The default network provider cannot make use of these configurations.

Ceph public and cluster network configurations are allowed to change, but this should be done with great care. When updating underlying networks or Ceph network settings, Rook assumes that the current network configuration used by Ceph daemons will continue to operate as intended. Network changes are not applied to Ceph daemon pods (like OSDs and MDSes) until the pod is restarted. When making network changes, ensure that restarted pods will not lose connectivity to existing pods, and vice versa.

Host Networking

network.provider: host

Host networking allows the Ceph cluster to use network interfaces on Kubernetes hosts for communication. This eliminates latency from the software-defined pod network, but it provides no host-level security isolation.

Ceph daemons will use any network available on the host for communication. To restrict Ceph to using only a specific specific host interfaces or networks, use addressRanges to select the network CIDRs Ceph will bind to on the host.

If the Ceph mons are expected to bind to a public network that is different from the IP address assign to the K8s node where the mon is running, the IP address for the mon can be set by adding an annotation to the node:

network.rook.io/mon-ip: <IPAddress>

If the host networking setting is changed in a cluster where mons are already running, the existing mons will remain running with the same network settings with which they were created. To complete the conversion to or from host networking after you update this setting, you will need to failover the mons in order to have mons on the desired network configuration.

Multus

network.provider: multus

Rook supports using Multus NetworkAttachmentDefinitions for Ceph public and cluster networks.

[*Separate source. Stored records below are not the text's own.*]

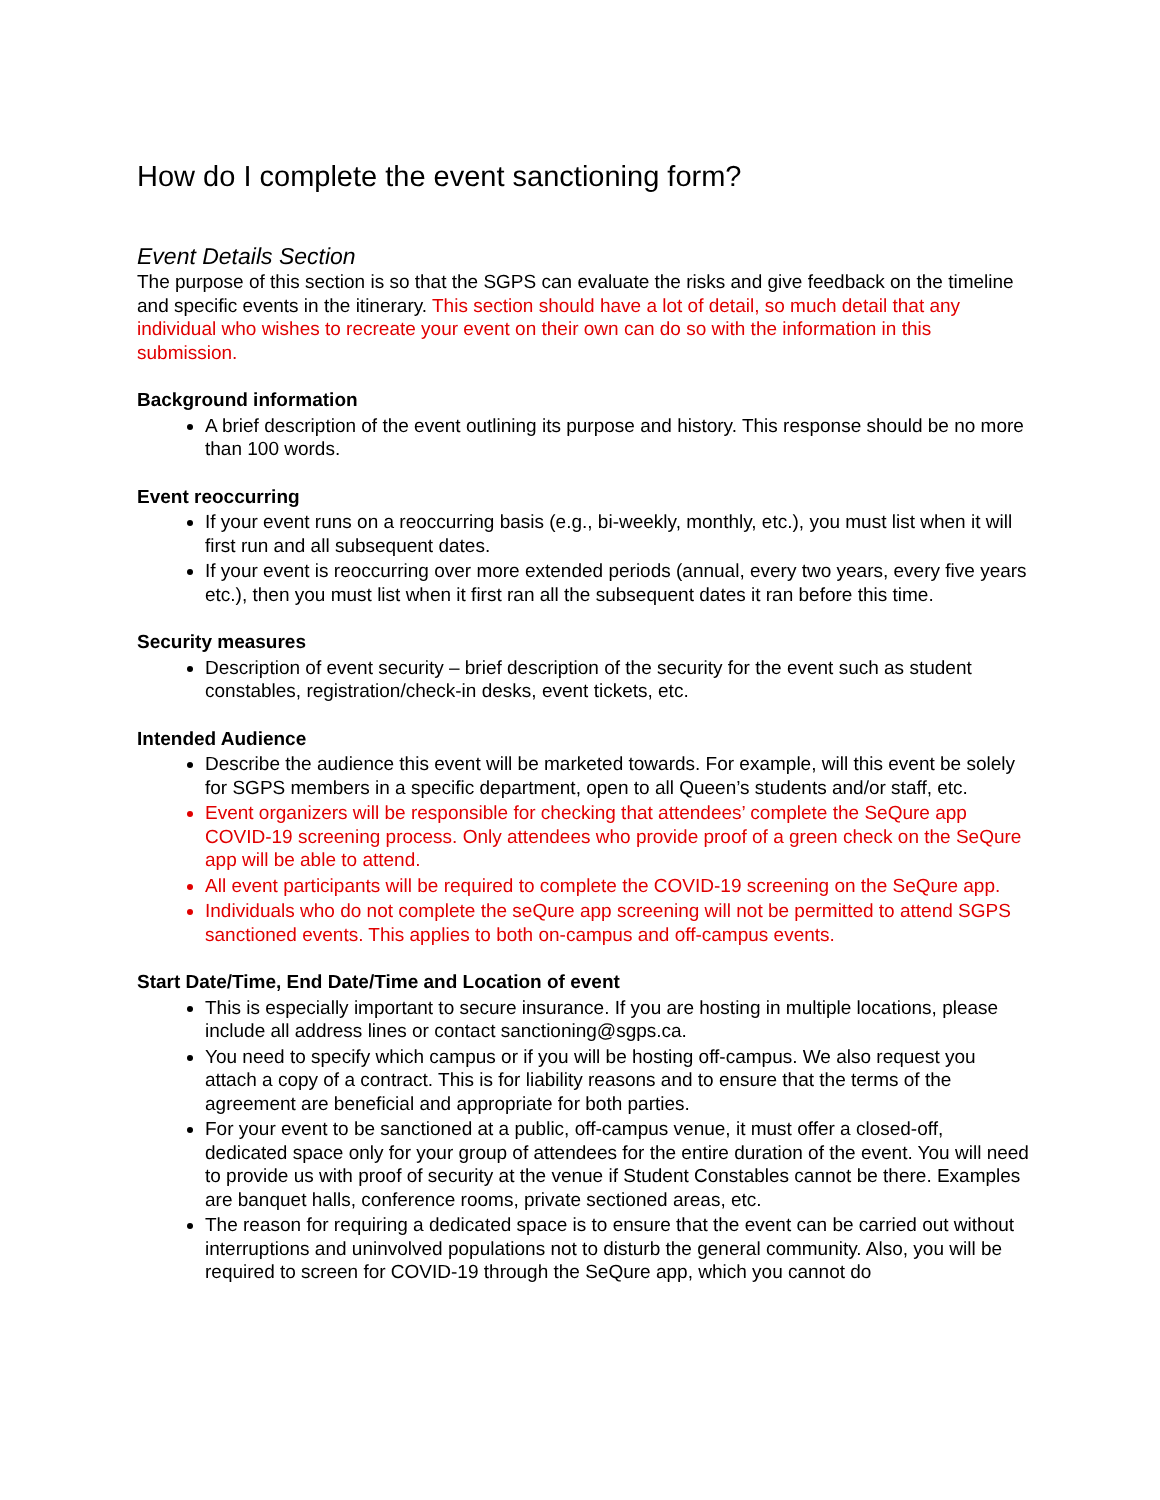How do I complete the event sanctioning form?
Event Details Section
The purpose of this section is so that the SGPS can evaluate the risks and give feedback on the timeline and specific events in the itinerary. This section should have a lot of detail, so much detail that any individual who wishes to recreate your event on their own can do so with the information in this submission.
Background information
A brief description of the event outlining its purpose and history. This response should be no more than 100 words.
Event reoccurring
If your event runs on a reoccurring basis (e.g., bi-weekly, monthly, etc.), you must list when it will first run and all subsequent dates.
If your event is reoccurring over more extended periods (annual, every two years, every five years etc.), then you must list when it first ran all the subsequent dates it ran before this time.
Security measures
Description of event security – brief description of the security for the event such as student constables, registration/check-in desks, event tickets, etc.
Intended Audience
Describe the audience this event will be marketed towards. For example, will this event be solely for SGPS members in a specific department, open to all Queen’s students and/or staff, etc.
Event organizers will be responsible for checking that attendees’ complete the SeQure app COVID-19 screening process. Only attendees who provide proof of a green check on the SeQure app will be able to attend.
All event participants will be required to complete the COVID-19 screening on the SeQure app.
Individuals who do not complete the seQure app screening will not be permitted to attend SGPS sanctioned events. This applies to both on-campus and off-campus events.
Start Date/Time, End Date/Time and Location of event
This is especially important to secure insurance. If you are hosting in multiple locations, please include all address lines or contact sanctioning@sgps.ca.
You need to specify which campus or if you will be hosting off-campus. We also request you attach a copy of a contract. This is for liability reasons and to ensure that the terms of the agreement are beneficial and appropriate for both parties.
For your event to be sanctioned at a public, off-campus venue, it must offer a closed-off, dedicated space only for your group of attendees for the entire duration of the event. You will need to provide us with proof of security at the venue if Student Constables cannot be there. Examples are banquet halls, conference rooms, private sectioned areas, etc.
The reason for requiring a dedicated space is to ensure that the event can be carried out without interruptions and uninvolved populations not to disturb the general community. Also, you will be required to screen for COVID-19 through the SeQure app, which you cannot do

This allows Rook to attach any CNI to Ceph as a public and/or cluster network. This provides strong isolation between Kubernetes applications and Ceph cluster daemons.

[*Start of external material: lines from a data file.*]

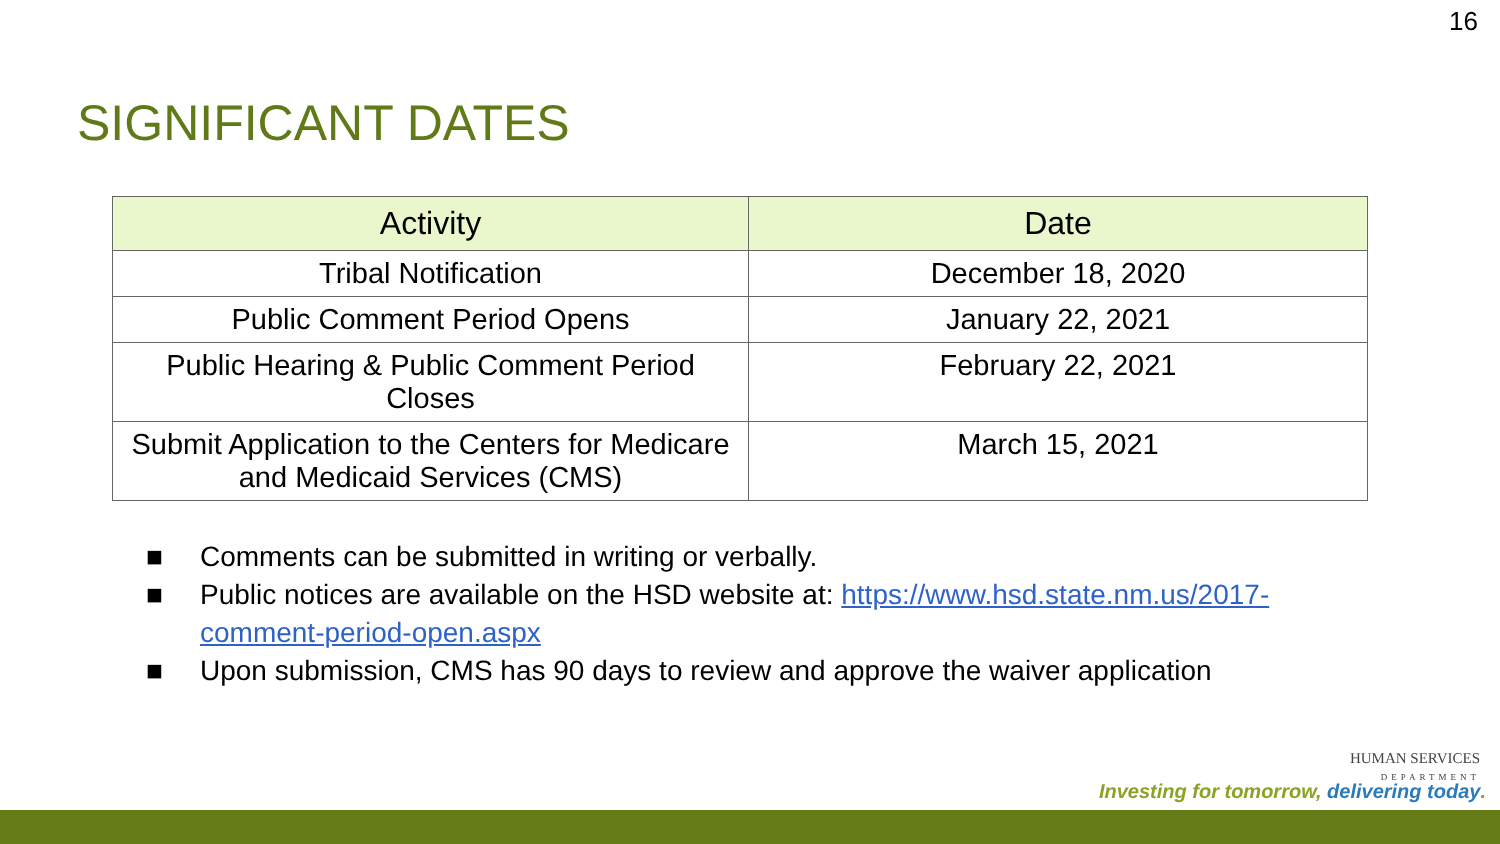16
SIGNIFICANT DATES
| Activity | Date |
| --- | --- |
| Tribal Notification | December 18, 2020 |
| Public Comment Period Opens | January 22, 2021 |
| Public Hearing & Public Comment Period Closes | February 22, 2021 |
| Submit Application to the Centers for Medicare and Medicaid Services (CMS) | March 15, 2021 |
■ Comments can be submitted in writing or verbally.
■ Public notices are available on the HSD website at: https://www.hsd.state.nm.us/2017-comment-period-open.aspx
■ Upon submission, CMS has 90 days to review and approve the waiver application
HUMAN SERVICES
DEPARTMENT
Investing for tomorrow, delivering today.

While any CNI may be used, the intent is to allow use of CNIs which allow Ceph to be connected to specific host interfaces. This improves latency and bandwidth while preserving host-level network isolation.

Multus Prerequisites

In order for host network-enabled Ceph-CSI to communicate with a Multus-enabled CephCluster, some setup is required for Kubernetes hosts.

These prerequisites require an understanding of how Multus networks are configured and how Rook uses them. Following sections will help clarify questions that may arise here.

Two basic requirements must be met:

  1. Kubernetes hosts must be able to route successfully to the Multus public network.
  2. Pods on the Multus public network must be able to route successfully to Kubernetes hosts.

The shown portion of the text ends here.